In the current market environment, acquiring and reorganising quality enterprises in close association with capital markets, and creating a complete industry-chain film and television platform of a certain size so as to endow it with the strengths of both SOEs and private enterprises, will become the investment method most effective in grasping China film and television market opportunities, and avoiding risk.
Since 2011, the curtain has been formally raised on the acquisition and reorganisation era in China’s film and television industry, and acquisitions under the new situation manifest to a greater extent horizontal business concentration and vertical industry-chain integration.
In 2011, through the purchase of a 55% equity stake in the digital entertainment publisher JY Entertainment for RMB140 million (US$23 million) and long-term co-operation with major video websites, Huace Film & TV nicely filled in gaps in its business. In May 2012, the Wanda Group paid US$2.6 billion to acquire the world’s second-largest cinema circuit group, AMC Entertainment Holdings, in one leap making Wanda the world’s largest cinema circuit operator.
In September 2012, Beijing Galloping Horse Media, together with India’s Reliance Mediaworks acquired Digital Domain, one of the four large Hollywood special effects companies, and its subsidiary Mothership for US$30.2 million.
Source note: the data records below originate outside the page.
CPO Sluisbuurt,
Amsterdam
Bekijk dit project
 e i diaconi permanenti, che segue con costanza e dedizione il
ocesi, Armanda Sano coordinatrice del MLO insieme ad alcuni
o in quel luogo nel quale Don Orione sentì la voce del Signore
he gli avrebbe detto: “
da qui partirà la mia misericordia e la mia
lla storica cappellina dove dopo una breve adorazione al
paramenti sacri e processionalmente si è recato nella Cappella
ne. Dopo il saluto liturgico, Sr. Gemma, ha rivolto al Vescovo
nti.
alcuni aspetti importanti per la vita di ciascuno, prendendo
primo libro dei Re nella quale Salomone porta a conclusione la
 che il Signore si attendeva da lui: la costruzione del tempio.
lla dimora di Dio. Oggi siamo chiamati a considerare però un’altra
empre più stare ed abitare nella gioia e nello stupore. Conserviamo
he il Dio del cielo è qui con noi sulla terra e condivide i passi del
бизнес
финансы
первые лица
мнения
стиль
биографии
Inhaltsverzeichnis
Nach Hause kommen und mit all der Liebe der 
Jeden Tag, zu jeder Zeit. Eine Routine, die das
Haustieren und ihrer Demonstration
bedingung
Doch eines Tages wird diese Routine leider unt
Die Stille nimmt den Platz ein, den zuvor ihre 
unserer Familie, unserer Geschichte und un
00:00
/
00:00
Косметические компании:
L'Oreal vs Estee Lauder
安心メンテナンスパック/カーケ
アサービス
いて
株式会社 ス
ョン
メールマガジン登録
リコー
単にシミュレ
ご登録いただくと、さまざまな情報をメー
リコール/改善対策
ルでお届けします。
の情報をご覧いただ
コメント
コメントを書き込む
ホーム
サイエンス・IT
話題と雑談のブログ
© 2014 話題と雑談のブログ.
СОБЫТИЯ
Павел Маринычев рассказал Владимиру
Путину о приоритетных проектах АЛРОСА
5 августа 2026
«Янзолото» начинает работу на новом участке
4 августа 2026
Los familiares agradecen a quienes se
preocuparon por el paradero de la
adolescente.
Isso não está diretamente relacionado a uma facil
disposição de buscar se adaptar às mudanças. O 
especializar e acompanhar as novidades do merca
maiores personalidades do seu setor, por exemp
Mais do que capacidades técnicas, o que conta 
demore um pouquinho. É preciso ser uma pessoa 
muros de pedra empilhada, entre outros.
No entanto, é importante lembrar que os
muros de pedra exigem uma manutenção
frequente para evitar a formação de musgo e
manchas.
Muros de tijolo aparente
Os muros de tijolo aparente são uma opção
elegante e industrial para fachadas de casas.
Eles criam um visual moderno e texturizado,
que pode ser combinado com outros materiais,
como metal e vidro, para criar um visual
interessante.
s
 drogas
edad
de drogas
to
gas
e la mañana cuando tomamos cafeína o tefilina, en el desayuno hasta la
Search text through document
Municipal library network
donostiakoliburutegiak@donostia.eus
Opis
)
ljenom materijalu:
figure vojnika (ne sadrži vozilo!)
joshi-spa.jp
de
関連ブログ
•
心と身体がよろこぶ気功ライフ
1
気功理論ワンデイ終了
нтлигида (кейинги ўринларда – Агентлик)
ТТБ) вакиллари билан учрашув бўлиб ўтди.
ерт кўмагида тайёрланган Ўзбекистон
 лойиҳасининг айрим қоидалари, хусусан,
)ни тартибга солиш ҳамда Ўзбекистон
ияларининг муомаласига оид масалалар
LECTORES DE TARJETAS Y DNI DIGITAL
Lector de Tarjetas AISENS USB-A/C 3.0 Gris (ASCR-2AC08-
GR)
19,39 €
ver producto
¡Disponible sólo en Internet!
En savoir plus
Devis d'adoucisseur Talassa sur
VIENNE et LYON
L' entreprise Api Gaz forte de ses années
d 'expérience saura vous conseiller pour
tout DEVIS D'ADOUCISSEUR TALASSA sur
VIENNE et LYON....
By virtue of this acquisition, Galloping Horse further improved its complete industry-chain layout, greatly boosting its influence in China and abroad.
In July 2013, Huace Film & TV acquired 100% of the equity in Croton for RMB1.65 billion, making it the largest disclosed acquisition project, in terms of transaction amount, in the domestic film and television industry to date. Once the acquisition is complete, Huace Film & TV is expected to become the first company in the domestic film and television drama industry to have a market share exceeding 10%. This will test the waters of a new industry model that marries a large digital platform with the traditional film and television industry – a professional and industrialised typecast of a film, television and culture industry under a “large culture, large digital” model, and the first Chinese-language film and television open platform.
From the perspective of policy support for culture industry acquisitions, the Third Plenum of the 18th Central Committee of the Communist Party of China reiterated strengthening of the country’s cultural soft power, establishing a modern cultural market system and making the culture industry an important part of the state’s strategic development.
However, even though acquisitions and alliances seem logical, the road to an acquisition is seldom smooth sailing. To some extent, the current subjects of culture industry acquisitions are private enterprises and foreign enterprises, whereas the cross-ownership system reorganisation activity level of the majority of SOEs is relatively low.
Companies that wish to carry out acquisitions and restructurings additionally face obstacles such as the approval of the China Securities Regulatory Commission (CSRC), insufficient support from current tax policies, etc. How to carry out intensive content, channel and terminal integration through industry acquisitions, and realise cross-regional, cross-media and cross-ownership system co-operation, and how authorities such as the CSRC are to carry out acquisition and restructuring reform, are all issues that desperately require resolution when acquisitions are carried out in the film and television industry.